**Task instructions**:
All lines of the records below that contain the word "догадаться" must be listed.

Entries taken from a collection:
──────────
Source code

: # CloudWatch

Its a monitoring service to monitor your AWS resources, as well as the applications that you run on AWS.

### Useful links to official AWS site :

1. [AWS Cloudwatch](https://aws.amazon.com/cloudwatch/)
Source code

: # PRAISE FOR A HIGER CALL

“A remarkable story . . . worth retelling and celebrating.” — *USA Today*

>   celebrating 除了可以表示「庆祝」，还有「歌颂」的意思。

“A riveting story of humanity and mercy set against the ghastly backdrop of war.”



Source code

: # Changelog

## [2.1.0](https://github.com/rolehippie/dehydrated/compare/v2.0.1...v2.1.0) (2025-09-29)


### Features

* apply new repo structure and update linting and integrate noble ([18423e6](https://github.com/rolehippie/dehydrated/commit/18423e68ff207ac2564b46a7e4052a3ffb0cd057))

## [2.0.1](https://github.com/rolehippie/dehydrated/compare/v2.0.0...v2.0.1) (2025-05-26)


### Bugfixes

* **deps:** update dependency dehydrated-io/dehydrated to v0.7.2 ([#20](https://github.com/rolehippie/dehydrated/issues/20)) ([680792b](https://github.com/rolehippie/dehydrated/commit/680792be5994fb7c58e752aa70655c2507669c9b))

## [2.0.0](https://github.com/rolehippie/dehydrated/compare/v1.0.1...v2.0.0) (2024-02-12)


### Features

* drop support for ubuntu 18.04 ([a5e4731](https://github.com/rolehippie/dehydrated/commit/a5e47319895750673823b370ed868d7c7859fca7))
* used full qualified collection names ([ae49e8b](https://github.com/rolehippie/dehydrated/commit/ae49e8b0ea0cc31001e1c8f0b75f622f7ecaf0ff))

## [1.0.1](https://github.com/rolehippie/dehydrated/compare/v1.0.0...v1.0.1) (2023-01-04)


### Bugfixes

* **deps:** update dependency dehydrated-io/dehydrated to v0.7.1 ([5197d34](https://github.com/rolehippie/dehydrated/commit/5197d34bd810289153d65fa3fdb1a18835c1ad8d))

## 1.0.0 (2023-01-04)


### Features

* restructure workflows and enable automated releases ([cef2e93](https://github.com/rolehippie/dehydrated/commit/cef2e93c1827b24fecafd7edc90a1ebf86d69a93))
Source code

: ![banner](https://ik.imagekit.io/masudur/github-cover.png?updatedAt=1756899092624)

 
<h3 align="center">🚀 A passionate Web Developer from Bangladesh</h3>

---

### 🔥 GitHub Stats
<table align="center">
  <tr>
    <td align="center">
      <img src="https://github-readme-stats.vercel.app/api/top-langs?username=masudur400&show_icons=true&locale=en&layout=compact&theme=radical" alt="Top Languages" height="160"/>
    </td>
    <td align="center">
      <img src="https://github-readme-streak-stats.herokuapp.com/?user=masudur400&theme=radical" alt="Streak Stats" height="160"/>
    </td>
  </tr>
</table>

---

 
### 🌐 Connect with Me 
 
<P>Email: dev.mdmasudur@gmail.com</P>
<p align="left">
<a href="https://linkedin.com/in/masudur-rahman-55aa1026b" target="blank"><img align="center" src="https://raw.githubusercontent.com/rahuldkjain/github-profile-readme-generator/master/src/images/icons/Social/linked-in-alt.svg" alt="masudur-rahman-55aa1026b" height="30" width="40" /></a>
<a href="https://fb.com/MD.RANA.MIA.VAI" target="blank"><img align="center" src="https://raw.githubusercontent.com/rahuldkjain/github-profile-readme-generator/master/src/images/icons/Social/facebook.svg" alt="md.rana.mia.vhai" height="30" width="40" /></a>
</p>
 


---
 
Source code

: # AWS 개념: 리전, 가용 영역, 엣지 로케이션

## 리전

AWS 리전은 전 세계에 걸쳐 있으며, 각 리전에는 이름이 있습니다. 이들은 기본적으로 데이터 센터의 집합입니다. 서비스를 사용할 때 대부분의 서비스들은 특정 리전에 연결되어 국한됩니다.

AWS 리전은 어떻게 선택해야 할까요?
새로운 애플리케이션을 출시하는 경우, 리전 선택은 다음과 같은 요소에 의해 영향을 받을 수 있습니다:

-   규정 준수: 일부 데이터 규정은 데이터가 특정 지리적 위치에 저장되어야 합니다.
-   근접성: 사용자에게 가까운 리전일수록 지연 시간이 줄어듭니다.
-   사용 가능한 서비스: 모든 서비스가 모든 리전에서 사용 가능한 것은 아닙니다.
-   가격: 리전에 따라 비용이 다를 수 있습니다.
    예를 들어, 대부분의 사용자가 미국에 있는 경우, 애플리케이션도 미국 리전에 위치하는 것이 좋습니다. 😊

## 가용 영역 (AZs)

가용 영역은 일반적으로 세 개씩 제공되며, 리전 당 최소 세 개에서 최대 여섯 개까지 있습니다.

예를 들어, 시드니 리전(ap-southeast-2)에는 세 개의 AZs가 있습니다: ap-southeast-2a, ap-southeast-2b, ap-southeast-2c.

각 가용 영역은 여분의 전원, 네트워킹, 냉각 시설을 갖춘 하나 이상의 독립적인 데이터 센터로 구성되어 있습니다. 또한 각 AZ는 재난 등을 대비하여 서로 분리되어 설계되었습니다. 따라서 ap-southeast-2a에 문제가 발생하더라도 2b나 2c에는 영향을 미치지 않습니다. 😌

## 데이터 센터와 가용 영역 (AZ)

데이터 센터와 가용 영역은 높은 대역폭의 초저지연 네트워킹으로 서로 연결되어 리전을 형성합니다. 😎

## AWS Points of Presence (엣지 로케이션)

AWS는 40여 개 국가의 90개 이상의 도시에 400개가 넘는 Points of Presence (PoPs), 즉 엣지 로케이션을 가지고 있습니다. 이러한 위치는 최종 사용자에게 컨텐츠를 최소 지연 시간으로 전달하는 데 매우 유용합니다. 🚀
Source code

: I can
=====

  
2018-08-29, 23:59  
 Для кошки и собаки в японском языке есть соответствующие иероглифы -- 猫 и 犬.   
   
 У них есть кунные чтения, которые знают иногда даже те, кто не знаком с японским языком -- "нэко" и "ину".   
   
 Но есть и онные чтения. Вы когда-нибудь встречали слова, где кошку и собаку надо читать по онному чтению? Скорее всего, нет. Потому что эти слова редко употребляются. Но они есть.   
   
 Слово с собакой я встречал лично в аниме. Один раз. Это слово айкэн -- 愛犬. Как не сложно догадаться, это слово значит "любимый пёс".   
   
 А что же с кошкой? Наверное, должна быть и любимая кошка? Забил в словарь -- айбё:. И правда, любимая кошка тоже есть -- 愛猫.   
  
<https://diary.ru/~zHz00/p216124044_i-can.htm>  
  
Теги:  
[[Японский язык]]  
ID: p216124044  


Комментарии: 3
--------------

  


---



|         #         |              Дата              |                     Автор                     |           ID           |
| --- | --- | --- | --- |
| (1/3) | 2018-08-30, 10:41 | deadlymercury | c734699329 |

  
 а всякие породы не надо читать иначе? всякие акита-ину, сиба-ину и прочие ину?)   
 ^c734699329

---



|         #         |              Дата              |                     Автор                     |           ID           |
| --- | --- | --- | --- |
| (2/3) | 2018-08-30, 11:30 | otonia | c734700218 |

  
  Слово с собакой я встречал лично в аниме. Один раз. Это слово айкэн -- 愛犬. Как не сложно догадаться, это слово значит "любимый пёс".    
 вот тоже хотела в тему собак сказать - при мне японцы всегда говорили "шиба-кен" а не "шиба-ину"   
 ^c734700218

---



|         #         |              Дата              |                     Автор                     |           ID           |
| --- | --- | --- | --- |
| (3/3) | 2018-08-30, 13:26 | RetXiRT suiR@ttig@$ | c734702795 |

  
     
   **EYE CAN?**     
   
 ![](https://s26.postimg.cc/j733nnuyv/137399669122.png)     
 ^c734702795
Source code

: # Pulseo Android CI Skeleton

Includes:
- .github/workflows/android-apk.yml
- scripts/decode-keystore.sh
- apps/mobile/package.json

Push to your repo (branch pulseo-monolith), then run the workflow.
──────────
**Your response**:
 Слово с собакой я встречал лично в аниме. Один раз. Это слово айкэн -- 愛犬. Как не сложно догадаться, это слово значит "любимый пёс".   
  Слово с собакой я встречал лично в аниме. Один раз. Это слово айкэн -- 愛犬. Как не сложно догадаться, это слово значит "любимый пёс".    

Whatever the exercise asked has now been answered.